Martine Rose at Pitti Uomo
It’s hard to imagine a designer as rooted in London subculture as Martine Rose, and it’s precisely this that makes her first foray beyond the capital all the more momentous. Showing as Pitti Uomo’s guest designer, she follows in the footsteps of her peer Grace Wales Bonner, promising overdue kudos on the continent. Fabled as an integral player in redefining Balenciaga’s menswear under Demna, Rose is often dubbed the ‘designer’s designer‘, but with any luck, her predilection for skewering traditional men’s shapes will accelerate her global acclaim at this new career juncture.
Ones to Watch
Already a household name, Raf Simons is well into his tenure as co-creative director of Prada alongside Miuccia Prada. Yet, despite Simons’s flying start, there is a palpable feeling the Belgian is just getting into his stride. Indeed, the shuttering of his namesake label and Mrs Prada’s step down as Prada Group CEO suggest change is afoot. While a solo Simons show for Prada seems out of the question for the moment, many of his signature tropes – youth culture, arthouse film and poetic femininity – have yet to announce themselves explicitly. Now that he’s found his feet, Simons could begin carving his mark on the house for A/W23 and beyond.

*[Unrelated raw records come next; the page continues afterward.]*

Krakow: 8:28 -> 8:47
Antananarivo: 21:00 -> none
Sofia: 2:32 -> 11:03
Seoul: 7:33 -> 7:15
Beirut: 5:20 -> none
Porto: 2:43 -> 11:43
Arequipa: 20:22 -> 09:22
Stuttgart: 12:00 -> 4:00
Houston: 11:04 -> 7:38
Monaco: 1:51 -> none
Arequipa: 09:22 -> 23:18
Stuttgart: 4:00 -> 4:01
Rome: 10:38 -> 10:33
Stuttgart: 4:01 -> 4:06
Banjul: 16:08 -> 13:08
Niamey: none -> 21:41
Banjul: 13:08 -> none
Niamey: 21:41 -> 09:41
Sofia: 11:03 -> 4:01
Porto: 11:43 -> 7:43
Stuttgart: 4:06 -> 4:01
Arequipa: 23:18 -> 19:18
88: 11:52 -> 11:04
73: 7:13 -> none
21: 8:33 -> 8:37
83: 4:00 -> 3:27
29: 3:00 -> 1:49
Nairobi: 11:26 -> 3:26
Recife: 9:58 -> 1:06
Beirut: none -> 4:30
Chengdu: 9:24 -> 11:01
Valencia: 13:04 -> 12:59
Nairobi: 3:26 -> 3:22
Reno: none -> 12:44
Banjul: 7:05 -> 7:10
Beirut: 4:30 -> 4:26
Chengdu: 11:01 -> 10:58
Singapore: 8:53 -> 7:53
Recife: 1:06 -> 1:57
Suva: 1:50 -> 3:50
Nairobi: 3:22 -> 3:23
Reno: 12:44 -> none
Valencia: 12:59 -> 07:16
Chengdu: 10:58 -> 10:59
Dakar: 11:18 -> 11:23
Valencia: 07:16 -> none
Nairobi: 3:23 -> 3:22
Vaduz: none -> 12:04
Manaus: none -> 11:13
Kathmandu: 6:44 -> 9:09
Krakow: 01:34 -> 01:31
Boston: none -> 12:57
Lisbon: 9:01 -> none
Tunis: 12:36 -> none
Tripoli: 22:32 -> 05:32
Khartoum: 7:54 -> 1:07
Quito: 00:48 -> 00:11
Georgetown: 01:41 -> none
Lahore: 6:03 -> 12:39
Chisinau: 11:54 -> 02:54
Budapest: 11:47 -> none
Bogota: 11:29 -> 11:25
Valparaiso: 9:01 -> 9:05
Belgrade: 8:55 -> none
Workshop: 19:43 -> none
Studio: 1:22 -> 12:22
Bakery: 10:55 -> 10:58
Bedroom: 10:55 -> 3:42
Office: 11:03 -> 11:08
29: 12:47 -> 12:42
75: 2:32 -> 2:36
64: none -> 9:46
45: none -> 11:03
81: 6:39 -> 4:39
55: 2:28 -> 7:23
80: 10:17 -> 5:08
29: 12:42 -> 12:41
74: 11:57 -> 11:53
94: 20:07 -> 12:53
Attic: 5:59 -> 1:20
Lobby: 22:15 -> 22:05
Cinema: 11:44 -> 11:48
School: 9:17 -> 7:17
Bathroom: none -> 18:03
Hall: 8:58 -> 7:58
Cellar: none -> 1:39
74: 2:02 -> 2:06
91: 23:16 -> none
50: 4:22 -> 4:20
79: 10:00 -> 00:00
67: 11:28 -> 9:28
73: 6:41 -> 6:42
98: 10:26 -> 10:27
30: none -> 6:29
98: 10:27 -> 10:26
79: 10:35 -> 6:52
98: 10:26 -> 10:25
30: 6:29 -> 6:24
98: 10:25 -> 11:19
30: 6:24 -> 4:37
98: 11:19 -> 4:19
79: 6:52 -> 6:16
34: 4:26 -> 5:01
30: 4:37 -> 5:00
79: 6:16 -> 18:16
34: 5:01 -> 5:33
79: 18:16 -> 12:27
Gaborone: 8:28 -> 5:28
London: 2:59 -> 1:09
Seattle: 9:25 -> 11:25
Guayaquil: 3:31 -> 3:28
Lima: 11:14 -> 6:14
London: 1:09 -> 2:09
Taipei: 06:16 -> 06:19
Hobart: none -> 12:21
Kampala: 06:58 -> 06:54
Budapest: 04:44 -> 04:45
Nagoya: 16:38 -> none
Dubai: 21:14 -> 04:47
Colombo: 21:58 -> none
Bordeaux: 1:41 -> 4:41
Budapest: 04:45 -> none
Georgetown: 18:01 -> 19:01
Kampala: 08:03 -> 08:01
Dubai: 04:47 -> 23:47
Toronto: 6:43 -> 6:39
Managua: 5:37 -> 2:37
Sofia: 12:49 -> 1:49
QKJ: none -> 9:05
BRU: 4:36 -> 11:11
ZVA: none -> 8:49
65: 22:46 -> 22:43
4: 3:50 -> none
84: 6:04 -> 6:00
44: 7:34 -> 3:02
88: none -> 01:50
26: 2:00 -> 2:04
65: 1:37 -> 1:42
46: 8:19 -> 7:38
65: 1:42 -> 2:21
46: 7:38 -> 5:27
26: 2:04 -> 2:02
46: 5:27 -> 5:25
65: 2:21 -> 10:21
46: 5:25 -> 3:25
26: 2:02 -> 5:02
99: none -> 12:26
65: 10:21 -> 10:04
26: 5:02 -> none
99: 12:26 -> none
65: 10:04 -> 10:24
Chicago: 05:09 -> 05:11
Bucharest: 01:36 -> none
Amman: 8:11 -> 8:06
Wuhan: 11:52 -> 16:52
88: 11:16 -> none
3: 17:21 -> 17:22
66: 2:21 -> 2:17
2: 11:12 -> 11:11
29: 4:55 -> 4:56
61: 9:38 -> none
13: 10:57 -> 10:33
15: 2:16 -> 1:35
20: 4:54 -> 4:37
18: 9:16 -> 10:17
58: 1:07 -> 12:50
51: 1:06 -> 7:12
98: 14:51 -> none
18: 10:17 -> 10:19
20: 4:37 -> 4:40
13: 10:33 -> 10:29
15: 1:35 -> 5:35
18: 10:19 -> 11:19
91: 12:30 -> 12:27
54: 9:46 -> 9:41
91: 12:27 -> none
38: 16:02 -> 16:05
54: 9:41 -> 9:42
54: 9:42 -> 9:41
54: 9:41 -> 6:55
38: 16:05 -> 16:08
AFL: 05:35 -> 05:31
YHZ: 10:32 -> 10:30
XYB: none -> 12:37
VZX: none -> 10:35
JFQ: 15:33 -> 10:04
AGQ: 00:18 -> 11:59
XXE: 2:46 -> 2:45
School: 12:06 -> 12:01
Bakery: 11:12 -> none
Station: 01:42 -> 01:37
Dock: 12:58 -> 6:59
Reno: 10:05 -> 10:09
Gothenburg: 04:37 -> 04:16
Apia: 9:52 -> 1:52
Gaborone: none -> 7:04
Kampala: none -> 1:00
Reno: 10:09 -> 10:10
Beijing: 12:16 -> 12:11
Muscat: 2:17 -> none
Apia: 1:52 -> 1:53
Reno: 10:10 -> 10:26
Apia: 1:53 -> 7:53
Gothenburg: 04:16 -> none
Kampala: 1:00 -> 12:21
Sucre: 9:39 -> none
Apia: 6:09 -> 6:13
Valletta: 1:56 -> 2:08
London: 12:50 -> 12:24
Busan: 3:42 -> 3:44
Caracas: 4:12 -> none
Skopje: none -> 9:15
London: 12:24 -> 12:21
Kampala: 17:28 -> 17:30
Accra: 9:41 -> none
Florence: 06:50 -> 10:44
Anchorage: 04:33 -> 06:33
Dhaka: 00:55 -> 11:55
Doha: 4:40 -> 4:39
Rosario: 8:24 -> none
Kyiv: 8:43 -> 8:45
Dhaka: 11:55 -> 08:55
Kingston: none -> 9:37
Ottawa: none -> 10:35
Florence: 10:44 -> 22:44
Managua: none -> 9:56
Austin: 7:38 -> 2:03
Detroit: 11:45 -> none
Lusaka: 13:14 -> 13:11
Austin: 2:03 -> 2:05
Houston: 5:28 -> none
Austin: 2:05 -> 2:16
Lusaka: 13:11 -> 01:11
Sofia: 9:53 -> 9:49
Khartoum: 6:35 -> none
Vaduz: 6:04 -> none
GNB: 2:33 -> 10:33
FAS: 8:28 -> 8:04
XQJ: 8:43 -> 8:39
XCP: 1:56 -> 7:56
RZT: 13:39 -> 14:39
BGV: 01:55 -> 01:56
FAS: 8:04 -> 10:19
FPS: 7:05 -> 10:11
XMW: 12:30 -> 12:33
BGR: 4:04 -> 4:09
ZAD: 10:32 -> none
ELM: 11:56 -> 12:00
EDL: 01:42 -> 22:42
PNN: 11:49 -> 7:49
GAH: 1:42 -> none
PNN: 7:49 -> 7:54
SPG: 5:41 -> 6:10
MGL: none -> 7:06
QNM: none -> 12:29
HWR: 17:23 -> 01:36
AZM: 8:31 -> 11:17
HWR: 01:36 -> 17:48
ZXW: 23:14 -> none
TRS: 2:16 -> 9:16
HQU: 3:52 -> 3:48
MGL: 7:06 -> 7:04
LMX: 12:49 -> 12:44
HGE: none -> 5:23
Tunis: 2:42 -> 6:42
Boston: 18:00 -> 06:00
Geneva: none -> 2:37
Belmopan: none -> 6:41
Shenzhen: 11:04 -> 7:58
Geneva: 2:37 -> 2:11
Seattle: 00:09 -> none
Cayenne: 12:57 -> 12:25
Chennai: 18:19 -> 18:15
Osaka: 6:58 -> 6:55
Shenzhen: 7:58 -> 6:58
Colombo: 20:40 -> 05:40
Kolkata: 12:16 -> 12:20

Elsewhere, club kid visionary Charles Jeffrey will present his first Milan show, a daunting departure for a designer whose USP owes so much to London’s queer community. His recent experimentation with cues beyond nightlife, however, signal a timely maturation.
In terms of surprises, prepare for plenty. Rising star Botter made serious waves in September with its ode to the ocean, primed with Caribbean blue suiting and water balloon gloves. Naturally, we’re banking on another aquatic adventure in sartorial innovation. Add to this Wales Bonner’s first Paris outing, which comes after an Afro-Atlantic dissection of Milan’s Medici family last season, Bianca Saunders’ Jamaican-British spin on minimalism, plus New York favourite Bode’s triumphant return to Paris, and we’re set for some seriously thoughtful fashion.